*PROBLEMS AND TASKS*:
**a.** Write out the stretch from "Make Your PowerPoints" through "useful and stimulating." in the text on PowerPoint presentations, word for word.
**b.** Pick up the text on PowerPoint presentations where it stops, and keep writing it.

*EXCERPTED PASSAGE*:
Make Your PowerPoints Pop!

If you’re like me, you prepare a lot of PowerPoint presentations. I’ve been creating slide presentations for nearly 20 years. In that time I’ve learned a few things about how to make presentation slides useful and stimulating.

I won’t say my slides are works of art — I know they’re not. And for the first decade of my business career they were pretty boring. They were almost all text!   But over the years I’ve learned a few things about how to keep them functional, simple, yet visually stimulating.  Here are a few things I’ve learned:

Use an image at least every-other slide — Nothing is more boring than a slide presentation consisting of an unrelenting sea of text!   Images “open up” your slides and draw the viewer in.  Images stimulate our right brain (intuitive / creative side) while words stimulate our left brain (analytical side).  Thus, you give your slides more sensory appeal by including an image (or chart) on every slide — or at the very least, on every other slide.

*THE DATA*:
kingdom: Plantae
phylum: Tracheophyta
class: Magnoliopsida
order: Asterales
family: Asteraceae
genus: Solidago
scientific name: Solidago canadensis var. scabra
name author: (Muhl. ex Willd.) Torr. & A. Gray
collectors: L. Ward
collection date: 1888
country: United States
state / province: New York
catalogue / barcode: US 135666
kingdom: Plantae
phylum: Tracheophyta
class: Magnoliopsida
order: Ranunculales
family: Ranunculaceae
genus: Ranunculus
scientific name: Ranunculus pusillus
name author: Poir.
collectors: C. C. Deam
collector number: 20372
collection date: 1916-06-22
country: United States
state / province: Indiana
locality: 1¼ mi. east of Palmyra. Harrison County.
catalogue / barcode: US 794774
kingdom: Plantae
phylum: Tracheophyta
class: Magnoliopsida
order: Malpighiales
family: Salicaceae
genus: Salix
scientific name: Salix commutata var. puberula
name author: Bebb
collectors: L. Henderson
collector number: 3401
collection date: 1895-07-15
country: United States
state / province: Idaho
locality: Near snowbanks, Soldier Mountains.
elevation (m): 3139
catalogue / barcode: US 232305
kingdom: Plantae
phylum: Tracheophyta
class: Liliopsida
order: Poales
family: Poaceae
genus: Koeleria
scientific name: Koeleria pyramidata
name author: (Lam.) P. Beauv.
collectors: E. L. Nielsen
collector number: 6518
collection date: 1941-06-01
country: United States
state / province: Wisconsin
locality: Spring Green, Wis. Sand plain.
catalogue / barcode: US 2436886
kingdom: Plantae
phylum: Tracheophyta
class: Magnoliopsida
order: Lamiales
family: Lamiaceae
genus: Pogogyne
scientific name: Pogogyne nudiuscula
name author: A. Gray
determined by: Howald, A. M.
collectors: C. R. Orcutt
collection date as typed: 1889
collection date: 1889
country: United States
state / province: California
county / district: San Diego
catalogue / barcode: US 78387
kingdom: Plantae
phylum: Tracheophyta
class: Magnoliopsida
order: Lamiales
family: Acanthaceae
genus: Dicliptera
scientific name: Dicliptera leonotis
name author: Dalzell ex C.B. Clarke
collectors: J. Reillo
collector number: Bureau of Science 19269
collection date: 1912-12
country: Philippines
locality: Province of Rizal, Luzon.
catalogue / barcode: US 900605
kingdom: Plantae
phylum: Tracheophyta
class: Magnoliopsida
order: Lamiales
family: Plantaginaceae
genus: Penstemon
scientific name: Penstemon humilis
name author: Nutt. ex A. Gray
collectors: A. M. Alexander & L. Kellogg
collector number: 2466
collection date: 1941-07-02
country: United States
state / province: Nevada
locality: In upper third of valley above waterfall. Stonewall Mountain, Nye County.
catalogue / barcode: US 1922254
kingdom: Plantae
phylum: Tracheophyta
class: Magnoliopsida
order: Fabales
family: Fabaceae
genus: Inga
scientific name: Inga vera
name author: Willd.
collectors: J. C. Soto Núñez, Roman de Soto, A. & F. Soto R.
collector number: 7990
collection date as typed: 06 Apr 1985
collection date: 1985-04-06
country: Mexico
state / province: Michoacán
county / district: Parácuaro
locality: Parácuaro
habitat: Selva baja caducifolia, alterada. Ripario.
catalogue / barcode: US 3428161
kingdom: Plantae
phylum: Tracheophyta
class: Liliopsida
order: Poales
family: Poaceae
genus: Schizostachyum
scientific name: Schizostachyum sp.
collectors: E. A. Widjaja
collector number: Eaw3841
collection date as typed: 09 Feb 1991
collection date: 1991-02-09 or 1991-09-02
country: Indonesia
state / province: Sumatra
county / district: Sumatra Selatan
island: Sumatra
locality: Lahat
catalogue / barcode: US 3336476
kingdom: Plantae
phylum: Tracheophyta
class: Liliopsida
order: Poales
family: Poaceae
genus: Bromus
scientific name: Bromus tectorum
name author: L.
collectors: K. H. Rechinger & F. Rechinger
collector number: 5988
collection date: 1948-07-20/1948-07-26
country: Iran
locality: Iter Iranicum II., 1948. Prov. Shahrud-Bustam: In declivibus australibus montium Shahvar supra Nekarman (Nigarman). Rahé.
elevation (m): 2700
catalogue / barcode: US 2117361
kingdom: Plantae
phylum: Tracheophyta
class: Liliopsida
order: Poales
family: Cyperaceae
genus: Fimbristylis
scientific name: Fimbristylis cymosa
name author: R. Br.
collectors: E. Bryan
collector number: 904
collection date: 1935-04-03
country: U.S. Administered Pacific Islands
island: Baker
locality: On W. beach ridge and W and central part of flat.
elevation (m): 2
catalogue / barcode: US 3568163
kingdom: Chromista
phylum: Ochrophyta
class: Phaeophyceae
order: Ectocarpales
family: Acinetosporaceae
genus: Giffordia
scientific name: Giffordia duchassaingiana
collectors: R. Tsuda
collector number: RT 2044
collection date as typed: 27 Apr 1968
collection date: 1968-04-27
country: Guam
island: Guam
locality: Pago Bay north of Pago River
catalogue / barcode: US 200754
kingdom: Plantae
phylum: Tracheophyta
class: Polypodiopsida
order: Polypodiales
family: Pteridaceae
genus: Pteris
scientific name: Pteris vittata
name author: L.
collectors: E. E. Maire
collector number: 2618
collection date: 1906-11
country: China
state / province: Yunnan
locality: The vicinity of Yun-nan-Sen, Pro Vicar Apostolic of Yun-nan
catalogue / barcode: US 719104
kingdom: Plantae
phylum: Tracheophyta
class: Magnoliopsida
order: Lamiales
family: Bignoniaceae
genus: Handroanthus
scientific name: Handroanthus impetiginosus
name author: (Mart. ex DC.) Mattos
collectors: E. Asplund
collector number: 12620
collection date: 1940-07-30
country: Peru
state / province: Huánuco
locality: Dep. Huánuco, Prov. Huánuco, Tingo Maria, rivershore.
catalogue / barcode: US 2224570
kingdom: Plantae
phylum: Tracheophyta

*ANSWERS PER TASK*:
**a.**
Make Your PowerPoints Pop!

If you’re like me, you prepare a lot of PowerPoint presentations. I’ve been creating slide presentations for nearly 20 years. In that time I’ve learned a few things about how to make presentation slides useful and stimulating.

**b.**
Keep background images muted — I prefer plain backgrounds on my slides because they are easier to read — either white or another light color.  As a matter of personal preference, some people prefer a background image on slides, with text superimposed on top.  But a background that is too distracting will compete  for attention with the text over top it.  Then the slide simply becomes annoying. For example, imagine trying to read text superimposed over top of the following image:

I deliberately left in the Veer watermark so that you can see exactly how difficult reading text can be over top of a detailed image.  With all the detail and contrast — the word is difficult to spot, isn’t it?  Imagine trying to read bullet point after bullet point on top of a background like that.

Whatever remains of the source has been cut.